(Problem requirements)
Repeat the stretch of entries below from the line with "X190701184Y-86497856D03*" through the line with "X174250000Y-143000000D03*". Include both ends and add nothing.

(Listed records)

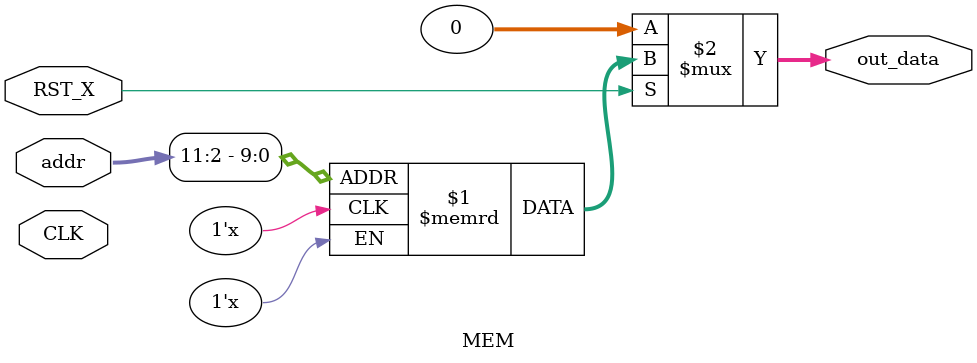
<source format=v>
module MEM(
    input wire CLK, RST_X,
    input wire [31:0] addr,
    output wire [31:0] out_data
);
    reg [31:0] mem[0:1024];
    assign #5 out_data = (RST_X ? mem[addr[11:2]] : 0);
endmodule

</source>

(End Listed records)
(Listed records)

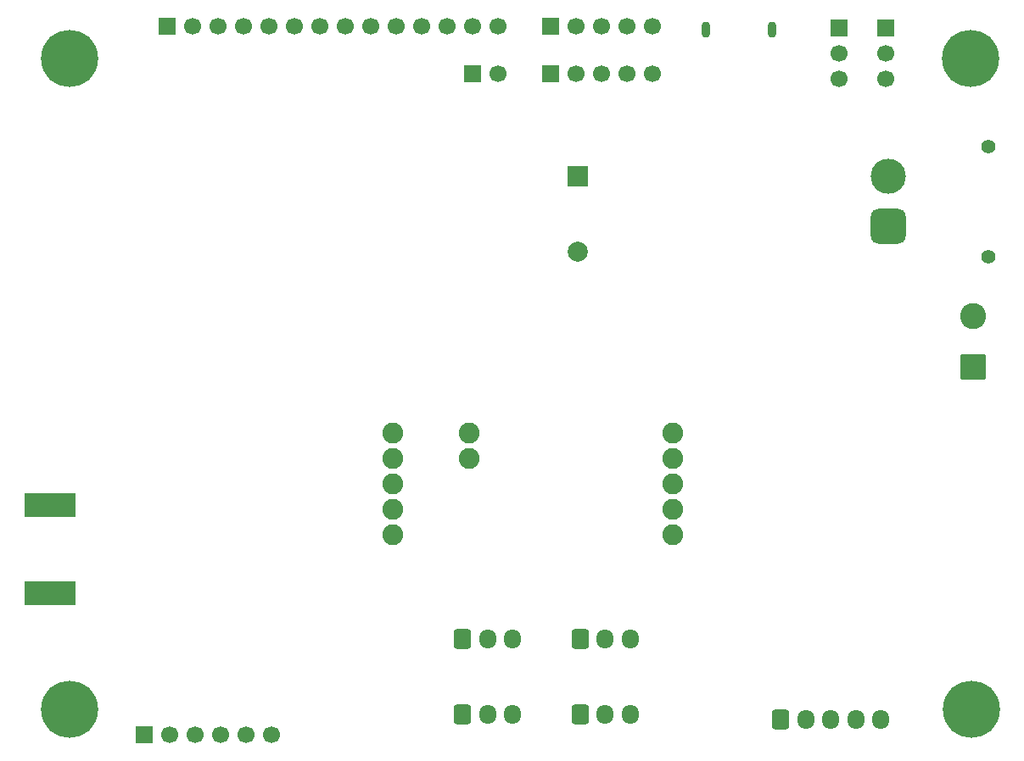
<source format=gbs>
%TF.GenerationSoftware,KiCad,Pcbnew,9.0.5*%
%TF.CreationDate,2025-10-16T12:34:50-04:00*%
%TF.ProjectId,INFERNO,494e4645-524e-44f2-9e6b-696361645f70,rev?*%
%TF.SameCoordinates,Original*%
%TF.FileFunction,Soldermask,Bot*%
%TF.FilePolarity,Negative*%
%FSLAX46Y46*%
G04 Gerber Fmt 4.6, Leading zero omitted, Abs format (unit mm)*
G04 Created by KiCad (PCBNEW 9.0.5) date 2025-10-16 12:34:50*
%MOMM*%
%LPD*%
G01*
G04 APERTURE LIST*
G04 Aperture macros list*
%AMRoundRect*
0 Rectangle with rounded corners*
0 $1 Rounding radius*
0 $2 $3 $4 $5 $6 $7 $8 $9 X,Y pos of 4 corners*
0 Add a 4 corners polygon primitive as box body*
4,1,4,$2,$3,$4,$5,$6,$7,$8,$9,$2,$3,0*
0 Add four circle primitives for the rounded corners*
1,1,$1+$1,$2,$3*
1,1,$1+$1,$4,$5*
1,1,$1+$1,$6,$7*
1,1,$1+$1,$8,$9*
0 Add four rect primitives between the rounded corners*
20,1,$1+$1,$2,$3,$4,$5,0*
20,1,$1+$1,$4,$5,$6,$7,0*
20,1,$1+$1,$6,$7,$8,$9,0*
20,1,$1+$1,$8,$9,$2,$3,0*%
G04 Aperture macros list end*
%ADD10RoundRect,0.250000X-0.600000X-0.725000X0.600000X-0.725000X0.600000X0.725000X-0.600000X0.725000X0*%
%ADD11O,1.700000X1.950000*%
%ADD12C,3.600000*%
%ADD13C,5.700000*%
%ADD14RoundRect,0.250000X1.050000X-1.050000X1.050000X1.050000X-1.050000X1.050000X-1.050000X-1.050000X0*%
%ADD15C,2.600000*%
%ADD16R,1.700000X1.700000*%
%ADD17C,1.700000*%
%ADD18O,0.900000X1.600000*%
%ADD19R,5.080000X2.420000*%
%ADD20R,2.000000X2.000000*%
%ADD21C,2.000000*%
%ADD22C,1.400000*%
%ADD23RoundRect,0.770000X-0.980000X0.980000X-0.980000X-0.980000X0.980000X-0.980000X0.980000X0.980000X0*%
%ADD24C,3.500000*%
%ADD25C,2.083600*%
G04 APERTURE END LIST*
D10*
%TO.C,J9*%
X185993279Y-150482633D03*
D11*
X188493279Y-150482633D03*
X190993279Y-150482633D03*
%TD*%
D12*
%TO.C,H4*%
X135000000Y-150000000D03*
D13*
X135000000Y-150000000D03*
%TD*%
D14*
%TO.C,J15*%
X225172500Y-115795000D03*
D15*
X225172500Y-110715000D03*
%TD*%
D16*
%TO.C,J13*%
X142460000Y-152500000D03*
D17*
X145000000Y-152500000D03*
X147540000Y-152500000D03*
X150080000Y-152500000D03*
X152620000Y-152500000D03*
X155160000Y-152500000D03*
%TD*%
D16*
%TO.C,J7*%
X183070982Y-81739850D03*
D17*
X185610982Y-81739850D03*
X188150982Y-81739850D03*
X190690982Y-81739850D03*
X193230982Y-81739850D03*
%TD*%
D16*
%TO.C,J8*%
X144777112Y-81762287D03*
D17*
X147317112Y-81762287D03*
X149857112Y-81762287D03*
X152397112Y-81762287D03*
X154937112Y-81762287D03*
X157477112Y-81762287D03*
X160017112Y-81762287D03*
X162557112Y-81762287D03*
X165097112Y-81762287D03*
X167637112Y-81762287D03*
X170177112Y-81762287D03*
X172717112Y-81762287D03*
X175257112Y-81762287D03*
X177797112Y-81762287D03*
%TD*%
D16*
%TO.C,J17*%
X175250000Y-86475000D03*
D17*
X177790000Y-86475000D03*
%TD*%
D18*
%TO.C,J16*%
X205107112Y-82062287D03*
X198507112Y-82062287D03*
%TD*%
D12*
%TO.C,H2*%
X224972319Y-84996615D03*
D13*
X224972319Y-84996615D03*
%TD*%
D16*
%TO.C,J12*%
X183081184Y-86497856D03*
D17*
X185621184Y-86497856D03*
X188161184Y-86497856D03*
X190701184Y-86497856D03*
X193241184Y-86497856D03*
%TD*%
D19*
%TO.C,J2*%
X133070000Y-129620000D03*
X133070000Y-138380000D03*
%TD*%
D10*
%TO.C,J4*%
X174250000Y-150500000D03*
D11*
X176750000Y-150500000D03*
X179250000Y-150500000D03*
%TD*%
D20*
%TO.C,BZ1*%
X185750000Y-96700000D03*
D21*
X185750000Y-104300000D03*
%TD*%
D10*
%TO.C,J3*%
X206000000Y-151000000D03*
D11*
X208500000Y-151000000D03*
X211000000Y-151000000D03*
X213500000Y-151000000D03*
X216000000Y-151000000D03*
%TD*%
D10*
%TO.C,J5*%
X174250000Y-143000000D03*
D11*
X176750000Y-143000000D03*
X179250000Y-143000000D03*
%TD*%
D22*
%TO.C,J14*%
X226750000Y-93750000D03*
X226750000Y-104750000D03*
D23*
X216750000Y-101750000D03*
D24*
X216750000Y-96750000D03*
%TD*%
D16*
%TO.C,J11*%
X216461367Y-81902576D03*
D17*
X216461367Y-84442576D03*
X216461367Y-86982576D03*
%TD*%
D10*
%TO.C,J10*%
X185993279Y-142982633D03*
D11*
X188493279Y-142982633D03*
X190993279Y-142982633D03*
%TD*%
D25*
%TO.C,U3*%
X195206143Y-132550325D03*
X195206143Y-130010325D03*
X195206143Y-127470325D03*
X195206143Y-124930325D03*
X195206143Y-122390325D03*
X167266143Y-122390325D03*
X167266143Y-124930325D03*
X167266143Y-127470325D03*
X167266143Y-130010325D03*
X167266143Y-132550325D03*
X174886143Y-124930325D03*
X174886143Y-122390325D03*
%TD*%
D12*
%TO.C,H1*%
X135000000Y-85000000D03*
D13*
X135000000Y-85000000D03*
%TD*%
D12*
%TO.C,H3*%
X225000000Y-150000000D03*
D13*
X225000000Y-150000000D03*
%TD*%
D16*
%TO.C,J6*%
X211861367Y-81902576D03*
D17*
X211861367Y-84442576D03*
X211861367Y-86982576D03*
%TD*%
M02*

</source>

(End Listed records)
(Listed records)

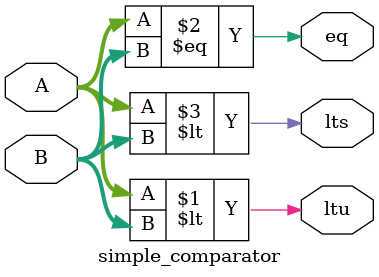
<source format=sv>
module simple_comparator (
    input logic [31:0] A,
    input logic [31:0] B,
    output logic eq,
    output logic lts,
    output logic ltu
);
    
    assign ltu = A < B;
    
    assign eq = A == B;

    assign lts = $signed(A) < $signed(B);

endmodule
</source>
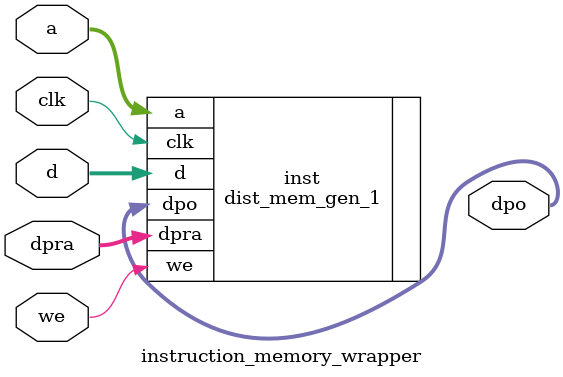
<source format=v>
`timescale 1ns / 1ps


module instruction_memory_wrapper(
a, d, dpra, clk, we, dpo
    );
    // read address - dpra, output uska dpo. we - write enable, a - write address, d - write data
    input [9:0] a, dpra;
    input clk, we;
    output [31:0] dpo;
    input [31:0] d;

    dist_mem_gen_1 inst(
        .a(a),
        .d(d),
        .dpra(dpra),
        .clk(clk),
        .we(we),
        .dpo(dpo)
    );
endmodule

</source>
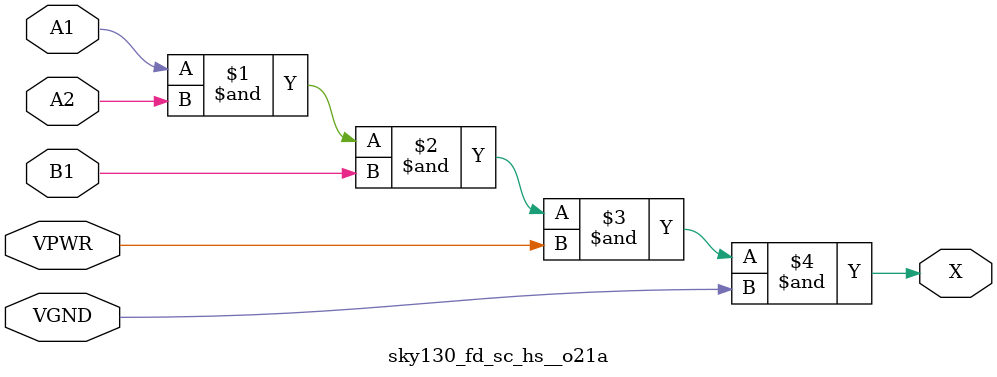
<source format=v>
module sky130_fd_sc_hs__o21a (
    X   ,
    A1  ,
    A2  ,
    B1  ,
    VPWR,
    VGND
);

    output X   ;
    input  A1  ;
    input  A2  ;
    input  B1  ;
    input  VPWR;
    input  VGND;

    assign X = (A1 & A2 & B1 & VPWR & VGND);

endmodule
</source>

(End Listed records)

(Reply to the task)
X190701184Y-86497856D03*
X193241184Y-86497856D03*
%TD*%
D19*
%TO.C,J2*%
X133070000Y-129620000D03*
X133070000Y-138380000D03*
%TD*%
D10*
%TO.C,J4*%
X174250000Y-150500000D03*
D11*
X176750000Y-150500000D03*
X179250000Y-150500000D03*
%TD*%
D20*
%TO.C,BZ1*%
X185750000Y-96700000D03*
D21*
X185750000Y-104300000D03*
%TD*%
D10*
%TO.C,J3*%
X206000000Y-151000000D03*
D11*
X208500000Y-151000000D03*
X211000000Y-151000000D03*
X213500000Y-151000000D03*
X216000000Y-151000000D03*
%TD*%
D10*
%TO.C,J5*%
X174250000Y-143000000D03*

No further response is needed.